I visited the clockmaker, Albert Chimes. The extender of lives, the killer of children. I had a trade for him. A soul for teeth, a soul for teeth, a soul for teeth… toothypegs.
“Good morning, Albert,” I said, and took off my top hat. He looked positively terrified and this pleased me. I was perhaps the one thing that frightened him.
“What are you doing here, Tumbletee?” I had traded with him before, he knew what I liked.
“I have something to sell. Something that might interest you,” and I removed the jar from my coat pocket and put it into his hands. His eyes lit up, mesmerized by the contents.
“A soul.”
“A very unusual soul,” I replied.
“How did you acquire this?”
“It is from an Egyptian princess. I spent some time on an excavation in Cairo. Her tomb was painted with red flowers. Her soul lay in a little pot waiting to be collected.”
“This soul is not human. It is something else,” Albert muttered, shaking it slightly. He was excited. I could see his hands trembling.
“Yes, she was rather unusual. Some sort of sorceress, perhaps? Put her into one of your clocks.”
And then I spied a beautiful grandfather clock engraved with ladybirds, at the back of his shop. “Something appropriate. Something like that,” and I pointed at it.
“And what do you want in exchange?”
I smiled. “Teeth. Teeth of the children. I need rather a lot.”
“What do you want with the teeth?” He looked disgusted.
I laughed out loud. “You have the audacity to ask me what I need children’s teeth for, and yet you kill them and stuff their souls into clocks. Give me the teeth, Albert, there’s a good boy, and you can have the soul.”
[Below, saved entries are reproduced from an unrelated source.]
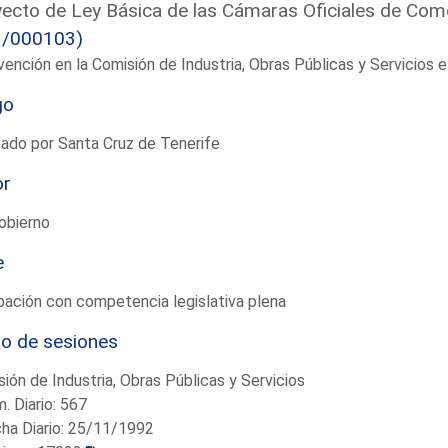
ecto de Ley Básica de las Cámaras Oficiales de Come
1/000103)
vención en la Comisión de Industria, Obras Públicas y Servicios
go
ado por Santa Cruz de Tenerife
or
obierno
e
ación con competencia legislativa plena
io de sesiones
ión de Industria, Obras Públicas y Servicios
. Diario: 567
ha Diario: 25/11/1992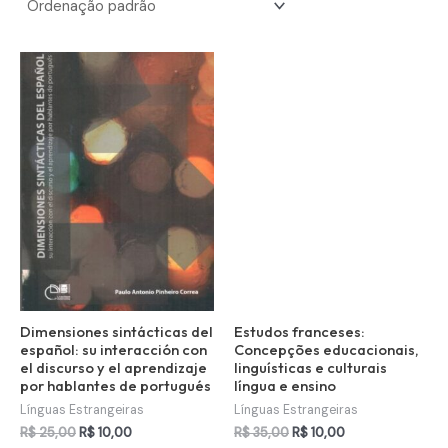
Dimensiones sintácticas del
Estudos franceses:
español: su interacción con
Concepções educacionais,
el discurso y el aprendizaje
linguísticas e culturais
por hablantes de portugués
língua e ensino
Línguas Estrangeiras
Línguas Estrangeiras
O
O
O
O
R$
25,00
R$
10,00
R$
35,00
R$
10,00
“Very well,” he rasped, and a deal was struck.
“How shall I get the teeth to you?”
“My manservant Foxhole will come and collect. I need a rather large supply.”
“Of course, but I will need a little time to get it ready for you.” And he examined the soul as a schoolboy looking at a jar of sweets. “Wonderful,” he sighed.
“I thought you’d like her.”
June, 1888
Captain Mackerel & the Voyage Back to England
The Mermaid’s Tail sliced through the waves. Taking us back to England, back to the ladybird clock. Back to my mad grandfather. Back to the beginning, to find an ending.